Finding Happiness follows upon a TV series called “The Monastery” which aired on the BBC. At first glance, one might be skeptical about what it could say that has not already been said in self-help literature about the search for happiness. I was pleased to find that this book is different. Though it starts with the familiar observation that modern society is awash in individualism, plagued by consumerism, and longing for spiritual fulfillment, it does not offer the usual practical advice for obtaining happiness, such as setting goals or taking more time off. Rather, it offers what Jamison likens to a 12-Step Recovery Program, but for recovering one’s soul. “The monastic steps help us to take the spiritual life seriously and as an indirect result we come to interior joy and delight.”
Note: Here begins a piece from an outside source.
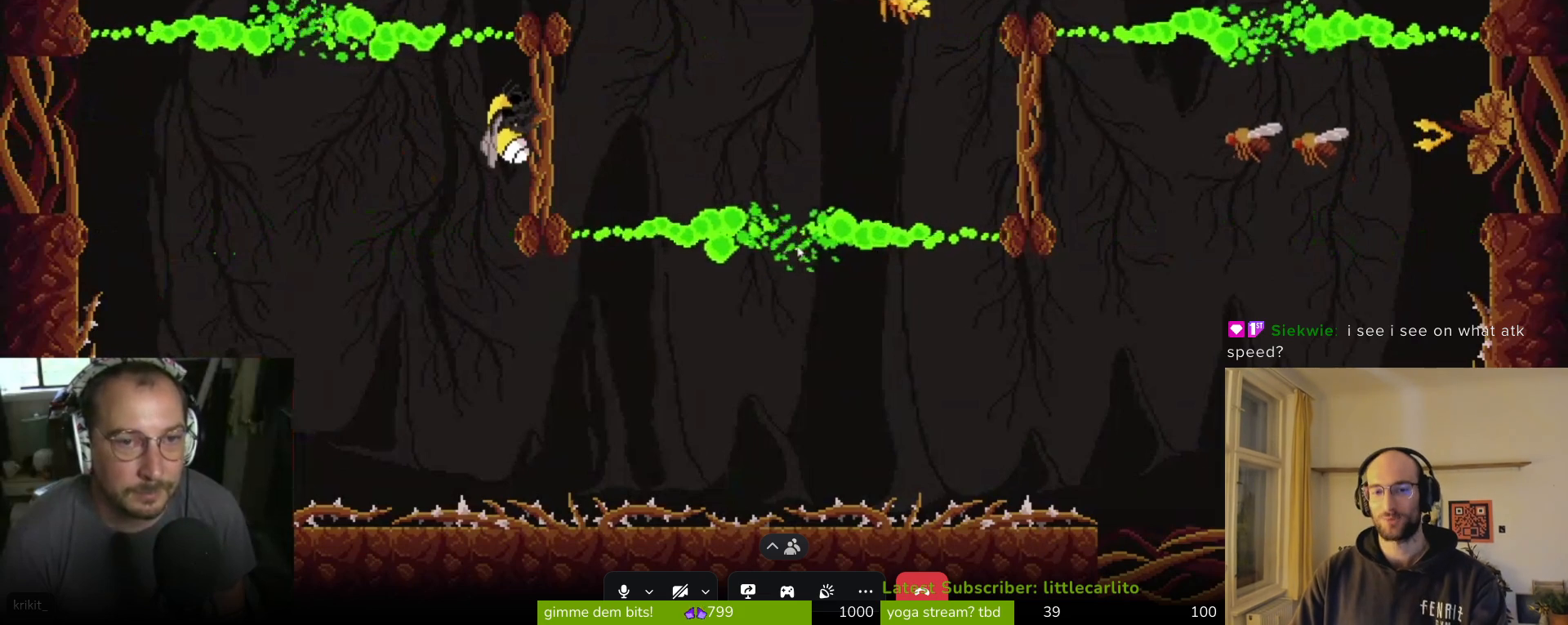
{"buttons": [], "left_stick": "center", "events": []}
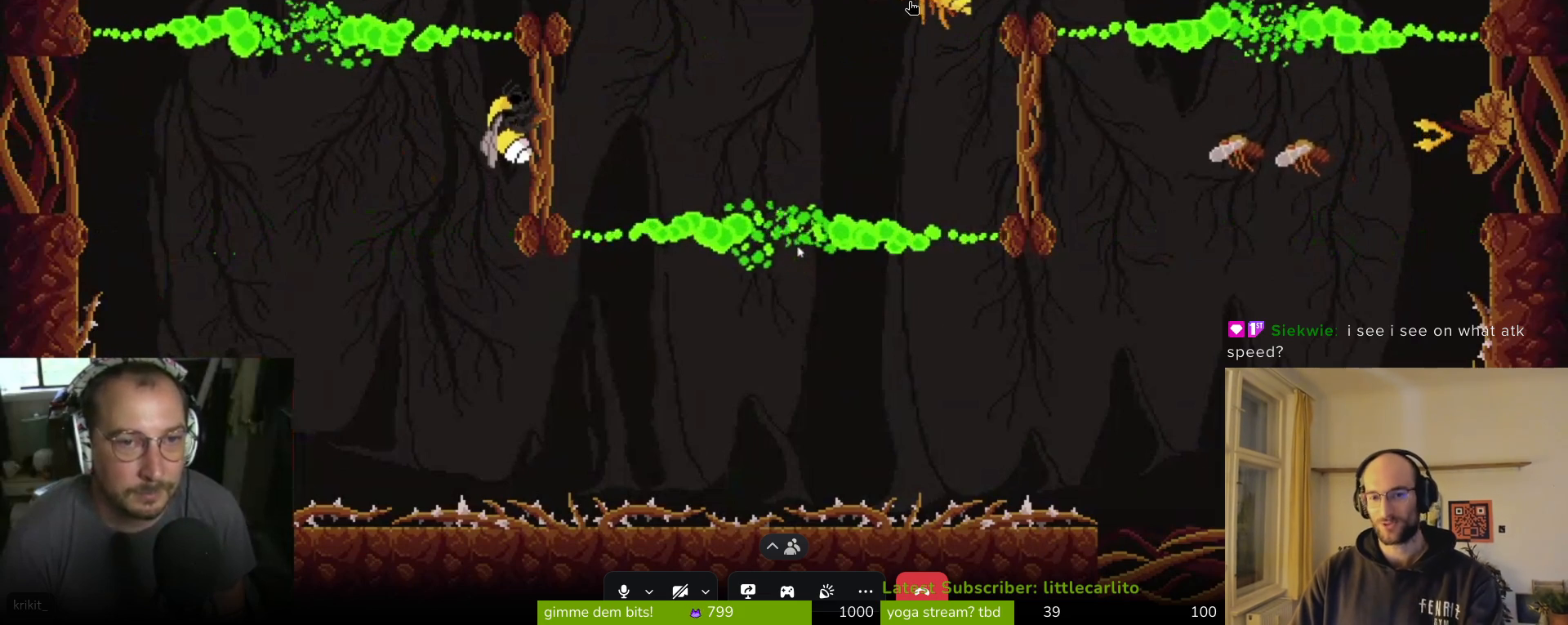
{"buttons": [], "left_stick": "center", "events": []}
The first two chapters lay a classical and monastic foundation for defining happiness, linking it to contemplation, virtue, and the Christian idea of a happy death. If we can imagine a happy death, we can shape a happy life characterized by “purity of heart,” the ability to resist evil and embrace the good. Using John Cassian’s writings, Jamison argues that the “Eight Thoughts” that challenged the purity of the desert monastics – gluttony, lust, greed, anger, sadness, acedia, vanity and pride – continue to challenge us today and form the basis for the remaining eight chapters. His approach to them is what sets Finding Happiness apart from the usual fare.
Jamison appreciates the workings of the human psyche in contemporary society and suggests that the modern world is most afflicted by acedia, a spiritual carelessness or apathy that was thought unique to contemplatives but now appears frequently in studies and memoirs about depression. A “catastrophic loss of self-awareness,” acedia convinces us that our inner private world is separate from a public sphere of action, so only our actions, not our attitudes, affect others. Thus, we may condemn actions that are angry, gluttonous or greedy, but see no problem with a disposition to anger, gluttony or greed. But, Jamison argues, “my own inner world is a place that can do harm or do good not only to myself but to other people as well. Simply being angry, for example, is bad for me and bad for those who have to deal with me; the vibrations of my anger affect others even if I never do anything bad.” Thus, if attitudes are the root cause of unhappiness, then the regular and permanent rhythms of monastic life can develop “a person’s ability to be aware of what they are thinking, what they are choosing and what they are doing.” Similar to the Buddhist concept of “mindfulness,” this spiritual attentiveness, modeled in monastic life, influences our choices and indirectly brings the longed for “interior joy and delight.”